Programmers have released the first version of LibreOffice for Windows and Mac, the product of a rebellion against Oracle's open-source office suite called OpenOffice.org.

A group called the Document Foundation--unhappy with Oracle's control over OpenOffice after it was acquired along with Sun Microsystems--forked the software into the group's own version in September. LibreOffice 3.3 is the first stable release.

LibreOffice has won support from longtime open-source allies such as Red Hat, Novell, and Ubuntu. But it's got rivals aplenty: while the Document Foundation focuses on separating from its Oracle and Sun roots, the larger rival remains Microsoft Office and new challengers come in the form of cloud computing products such as Google Docs.

Now, the competition is on to see which variation will be most useful and popular.


LibreOffice accommodates various extensions. One shown here, bundled with LibreOffice, is for importing PDF files for editing.

As one might expect from a point release, the new features in LibreOffice 3.3 are modest in scope. Among them are the ability to import SVG graphics files, a console for those creating presentations, and a Microsoft Works import filter. And the software includes features set for the upcoming OpenOffice 3.3, such as a spreadsheet limit of a million rows and a print dialog box designed to be easier to use.

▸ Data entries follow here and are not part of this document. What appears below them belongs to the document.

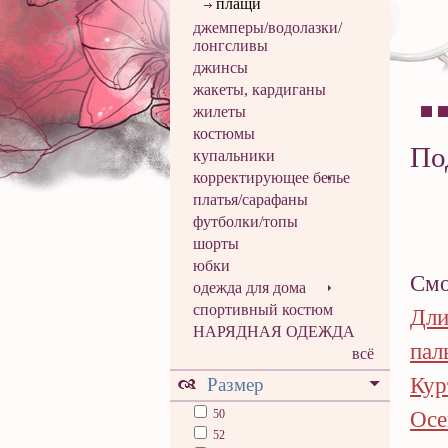
плащи
джемперы/водолазки/
лонгсливы
джинсы
жакеты, кардиганы
жилеты
костюмы
По
купальники
корректирующее белье
платья/сарафаны
футболки/топы
шорты
юбки
Смо
одежда для дома
спортивный костюм
Дли
НАРЯДНАЯ ОДЕЖДА
пал
всё
Кур
Размер
50
Осе
52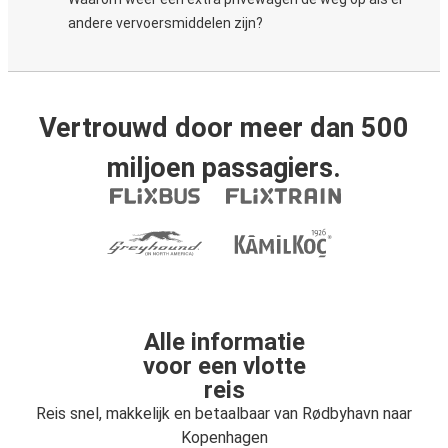
andere vervoersmiddelen zijn?
Vertrouwd door meer dan 500
miljoen passagiers.
Alle informatie
voor een vlotte
reis
Reis snel, makkelijk en betaalbaar van Rødbyhavn naar
Kopenhagen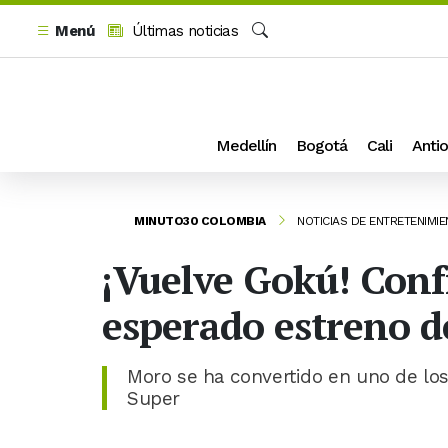
Menú
Últimas noticias
Buscar
Medellín
Bogotá
Cali
Antio
MINUTO30 COLOMBIA
NOTICIAS DE ENTRETENIMI
¡Vuelve Gokú! Conf
esperado estreno d
Moro se ha convertido en uno de lo
Super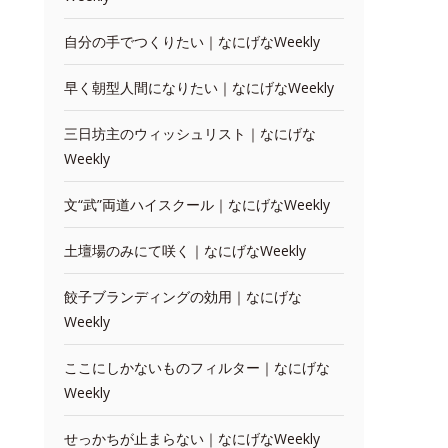
自分の手でつくりたい｜なにげなWeekly
早く朝型人間になりたい｜なにげなWeekly
三日坊主のウィッシュリスト｜なにげな
Weekly
文“武”両道ハイスクール｜なにげなWeekly
土壇場のみにて咲く｜なにげなWeekly
餃子ブランディングの効用｜なにげな
Weekly
ここにしかないものフィルター｜なにげな
Weekly
せっかちが止まらない｜なにげなWeekly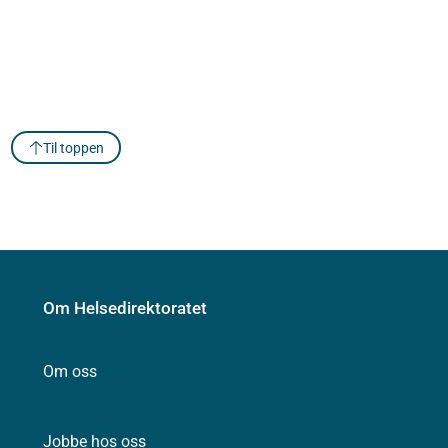
Til toppen
Om Helsedirektoratet
Om oss
Jobbe hos oss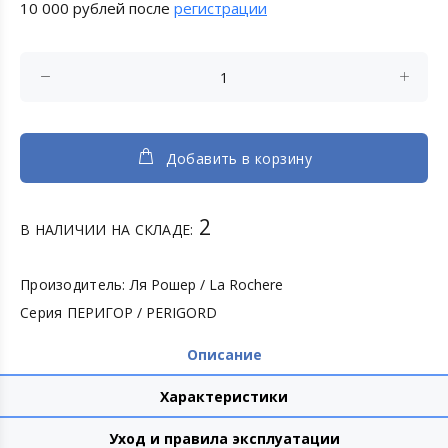
10 000 рублей после
регистрации
Добавить в корзину
2
В НАЛИЧИИ НА СКЛАДЕ:
Произодитель:
Ля Рошер / La Rochere
Серия
ПЕРИГОР / PERIGORD
Описание
Характеристики
Уход и правила эксплуатации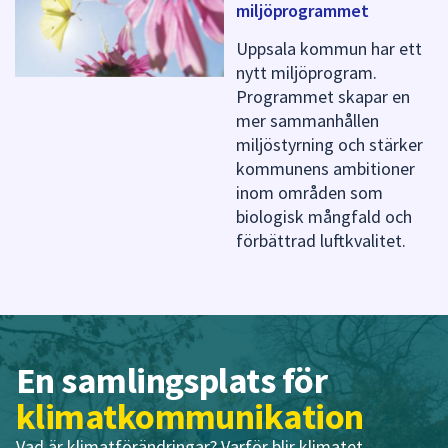
f
miljöprogrammet
ö
r
Uppsala kommun har ett
d
nytt miljöprogram.
e
Programmet skapar en
n
mer sammanhållen
n
miljöstyrning och stärker
a
kommunens ambitioner
s
inom områden som
i
d
biologisk mångfald och
a
förbättrad luftkvalitet.
En samlingsplats för
klimatkommunikation
Vad är klimatförändringar? Varför blir klimatet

But it's when talks arises about changes under the covers in LibreOffice 3.3 that some of the Document Foundation's excitement about a fresh start becomes more apparent.

"Invisible differences are huge," said Italo Vignoli, a founding member of the Document Foundation. "The source code has been cleaned," he said, with comments tidied up and often translated from the original German into English and with unused remnants of old features stripped out.

"This activity, which has been possible thanks to the new contributors gathered by the project since the announcement in September (tens of them), is key to ensure a better foundation for future software developments," Vignoli said. "Differences will start to be more visible starting from LibreOffice 3.4 which will be available in mid-2011."

Twenty OpenOffice.org programmers moved their efforts to LibreOffice--about a third of them, Vignoli estimates. Since then, the "project has attracted around 100 developers," many tackling easy, minor changes to become familiar with the software. Now that development is under way, Vignoli expects the project to diverge increasingly from OpenOffice.org.

LibreOffice has the traditional informal support network common to open-source projects, but Vignoli hopes for more.


LibreOffice Calc is a spreadsheet program.

"We perfectly know that for corporate adoption, it will be necessary to provide something more structured and organized," Vignoli said. "In some markets, this is already available through third parties--especially in Europe, and in some geographies such as Germany, France and Italy. But there is room for improvement, and immediately after the release of LibreOffice 3.3 we will start working at building a solid ecosystem."

And he expects some commercial activity in this area to help make LibreOffice more self-sustaining financially.

"We are going to build a program for third parties to make the process of adding value around LibreOffice (migrations, development, and training) easier and better structured. The Document Foundation is going to provide the services for the ecosystem," he said. Particulars have yet to be settled upon, but "we might charge for providing high-level training (train the trainers) and to provide a certification infrastructure for third parties willing to be recognized by the project."